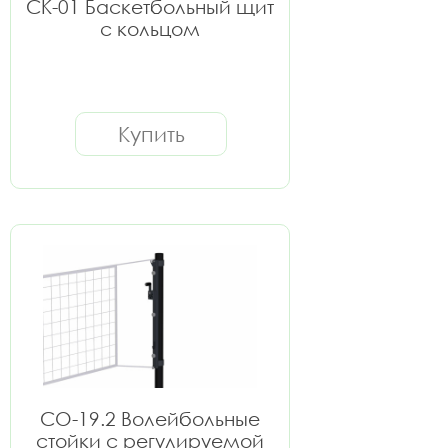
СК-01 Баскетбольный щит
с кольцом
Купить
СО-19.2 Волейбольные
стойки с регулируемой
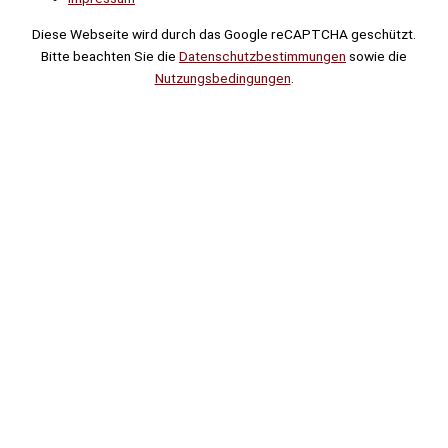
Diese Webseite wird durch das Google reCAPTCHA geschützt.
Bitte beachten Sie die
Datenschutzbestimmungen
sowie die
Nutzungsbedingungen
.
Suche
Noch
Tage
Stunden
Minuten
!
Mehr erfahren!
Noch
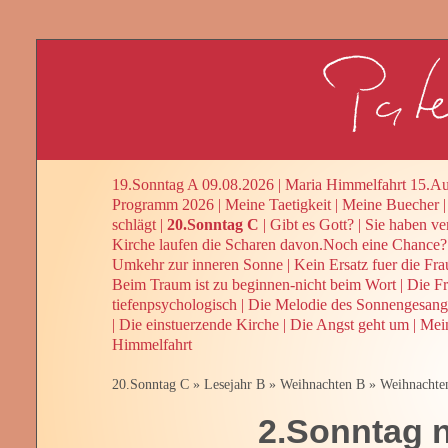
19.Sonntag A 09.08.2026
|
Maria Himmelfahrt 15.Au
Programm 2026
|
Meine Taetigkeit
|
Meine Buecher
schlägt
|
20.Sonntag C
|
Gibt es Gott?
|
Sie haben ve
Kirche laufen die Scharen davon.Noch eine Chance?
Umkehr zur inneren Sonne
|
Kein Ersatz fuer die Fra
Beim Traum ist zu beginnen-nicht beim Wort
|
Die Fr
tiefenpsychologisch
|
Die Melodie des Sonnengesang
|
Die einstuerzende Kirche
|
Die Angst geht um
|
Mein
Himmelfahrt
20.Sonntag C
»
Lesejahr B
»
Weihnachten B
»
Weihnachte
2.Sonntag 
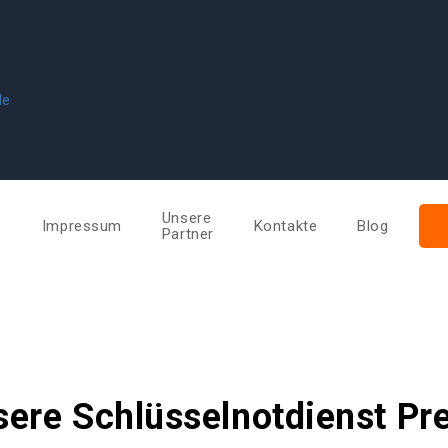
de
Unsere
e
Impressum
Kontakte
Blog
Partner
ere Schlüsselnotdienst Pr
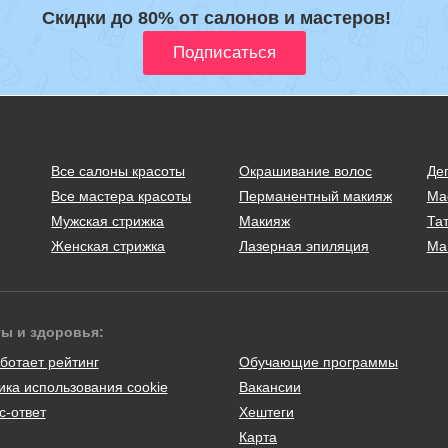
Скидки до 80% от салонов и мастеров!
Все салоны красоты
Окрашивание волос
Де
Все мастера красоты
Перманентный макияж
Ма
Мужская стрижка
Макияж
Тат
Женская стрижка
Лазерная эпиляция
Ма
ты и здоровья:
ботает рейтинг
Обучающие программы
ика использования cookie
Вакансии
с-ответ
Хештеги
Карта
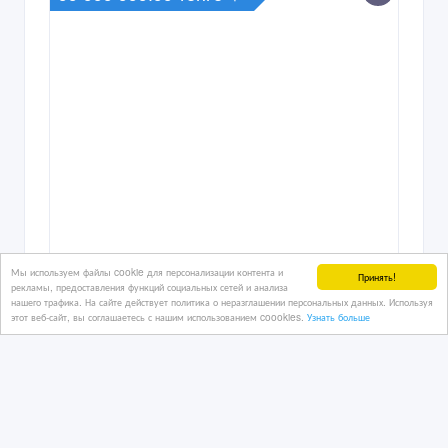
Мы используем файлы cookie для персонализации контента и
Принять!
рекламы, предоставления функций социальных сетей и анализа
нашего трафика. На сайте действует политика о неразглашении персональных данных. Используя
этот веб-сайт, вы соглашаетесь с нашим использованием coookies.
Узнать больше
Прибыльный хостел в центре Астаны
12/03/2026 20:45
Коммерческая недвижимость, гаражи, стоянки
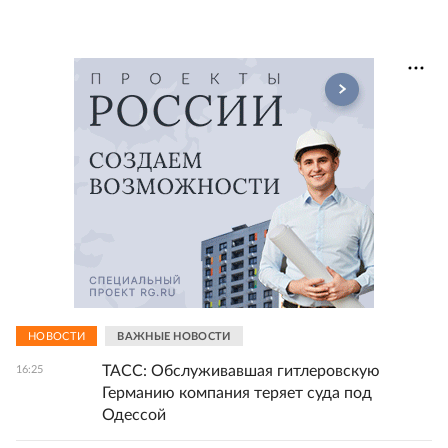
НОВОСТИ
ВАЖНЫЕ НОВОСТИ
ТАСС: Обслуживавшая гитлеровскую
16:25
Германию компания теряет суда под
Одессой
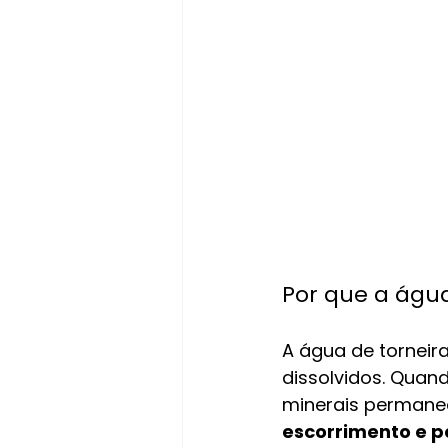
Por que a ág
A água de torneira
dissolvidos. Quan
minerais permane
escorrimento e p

★ ★ ★ ★ ★ ★ ★

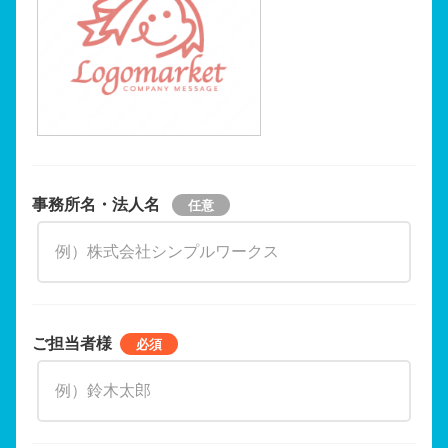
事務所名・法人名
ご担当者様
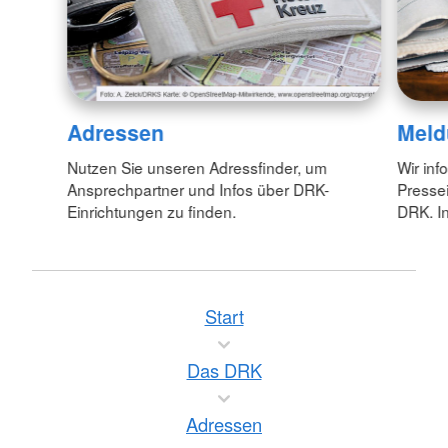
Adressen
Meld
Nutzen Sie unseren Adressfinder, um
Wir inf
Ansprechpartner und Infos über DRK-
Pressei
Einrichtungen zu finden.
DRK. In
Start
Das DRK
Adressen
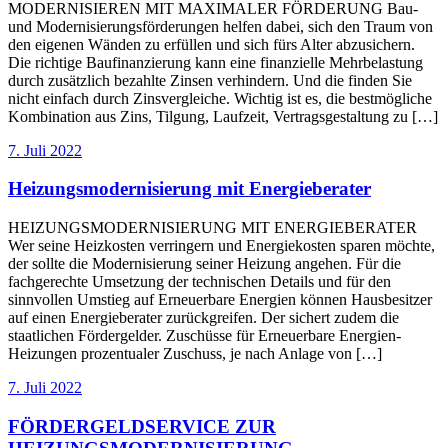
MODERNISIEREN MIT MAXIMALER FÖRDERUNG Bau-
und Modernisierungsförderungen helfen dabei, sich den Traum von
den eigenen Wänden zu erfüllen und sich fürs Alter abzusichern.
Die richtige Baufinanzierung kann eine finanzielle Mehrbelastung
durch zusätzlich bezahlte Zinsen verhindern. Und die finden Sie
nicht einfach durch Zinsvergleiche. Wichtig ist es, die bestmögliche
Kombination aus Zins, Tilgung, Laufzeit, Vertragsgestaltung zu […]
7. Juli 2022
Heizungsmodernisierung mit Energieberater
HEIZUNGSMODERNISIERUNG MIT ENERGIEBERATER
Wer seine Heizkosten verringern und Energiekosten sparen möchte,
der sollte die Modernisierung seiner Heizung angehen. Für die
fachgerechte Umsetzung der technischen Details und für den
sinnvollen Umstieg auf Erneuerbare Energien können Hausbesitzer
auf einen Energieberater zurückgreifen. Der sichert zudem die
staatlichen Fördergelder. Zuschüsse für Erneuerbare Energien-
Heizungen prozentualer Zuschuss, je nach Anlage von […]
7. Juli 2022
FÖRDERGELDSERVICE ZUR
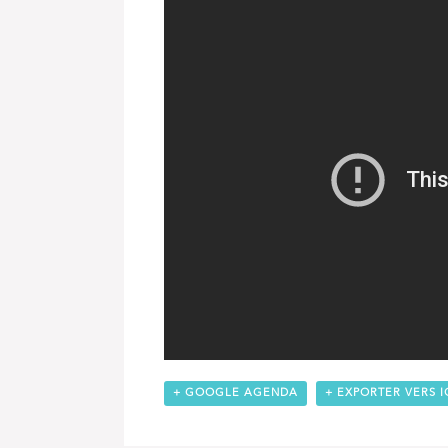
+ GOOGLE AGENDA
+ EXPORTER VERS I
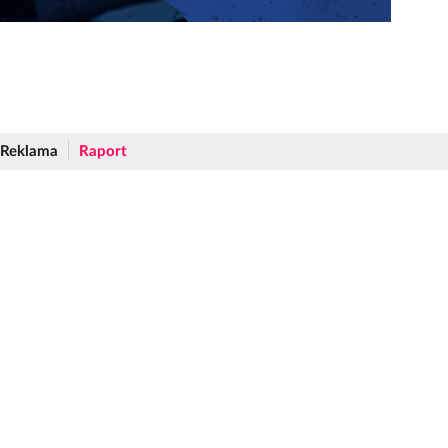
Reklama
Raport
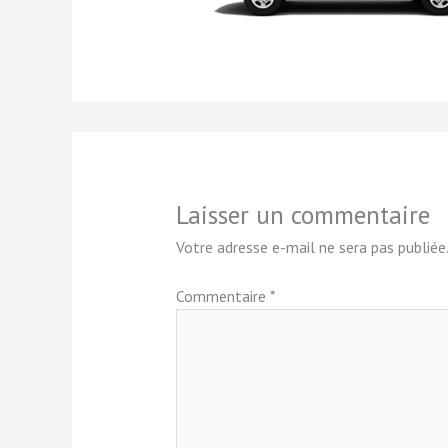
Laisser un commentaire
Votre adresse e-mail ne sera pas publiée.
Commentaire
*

★ ★ ★ ★ ★ ★ ★

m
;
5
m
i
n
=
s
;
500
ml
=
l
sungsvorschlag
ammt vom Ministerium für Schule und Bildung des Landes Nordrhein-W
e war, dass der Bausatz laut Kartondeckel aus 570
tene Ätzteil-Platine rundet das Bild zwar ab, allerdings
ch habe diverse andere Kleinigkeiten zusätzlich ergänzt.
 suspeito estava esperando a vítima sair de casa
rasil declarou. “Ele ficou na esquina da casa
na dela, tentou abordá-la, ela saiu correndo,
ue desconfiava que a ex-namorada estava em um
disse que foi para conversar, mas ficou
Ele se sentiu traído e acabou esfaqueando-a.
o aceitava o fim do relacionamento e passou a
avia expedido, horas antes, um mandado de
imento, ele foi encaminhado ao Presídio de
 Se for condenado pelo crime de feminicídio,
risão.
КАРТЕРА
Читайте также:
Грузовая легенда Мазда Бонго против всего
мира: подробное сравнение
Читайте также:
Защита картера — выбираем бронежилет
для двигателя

★ ★ ★ ★ ★ ★ ★

> Required work
Copy the lines from the one containing "СК-01 Баскетбольный щит" through the one containing "ere Schlüsselnotdienst Pr", both included, and leave the pictures out of the answer.

> Answer for this exercise
СК-01 Баскетбольный щит
с кольцом
Купить
СО-19.2 Волейбольные
стойки с регулируемой
Diese Webseite wird durch das Google reCAPTCHA geschützt.
Bitte beachten Sie die
Datenschutzbestimmungen
sowie die
Nutzungsbedingungen
.
Suche
Noch
Tage
Stunden
Minuten
!
Mehr erfahren!
Noch
19.Sonntag A 09.08.2026
|
Maria Himmelfahrt 15.Au
Programm 2026
|
Meine Taetigkeit
|
Meine Buecher
schlägt
|
20.Sonntag C
|
Gibt es Gott?
|
Sie haben ve
Kirche laufen die Scharen davon.Noch eine Chance?
Umkehr zur inneren Sonne
|
Kein Ersatz fuer die Fra
Beim Traum ist zu beginnen-nicht beim Wort
|
Die Fr
tiefenpsychologisch
|
Die Melodie des Sonnengesang
|
Die einstuerzende Kirche
|
Die Angst geht um
|
Mein
Himmelfahrt
20.Sonntag C
»
Lesejahr B
»
Weihnachten B
»
Weihnachte
2.Sonntag 
de
Unsere
e
Impressum
Kontakte
Blog
Partner
ere Schlüsselnotdienst Pr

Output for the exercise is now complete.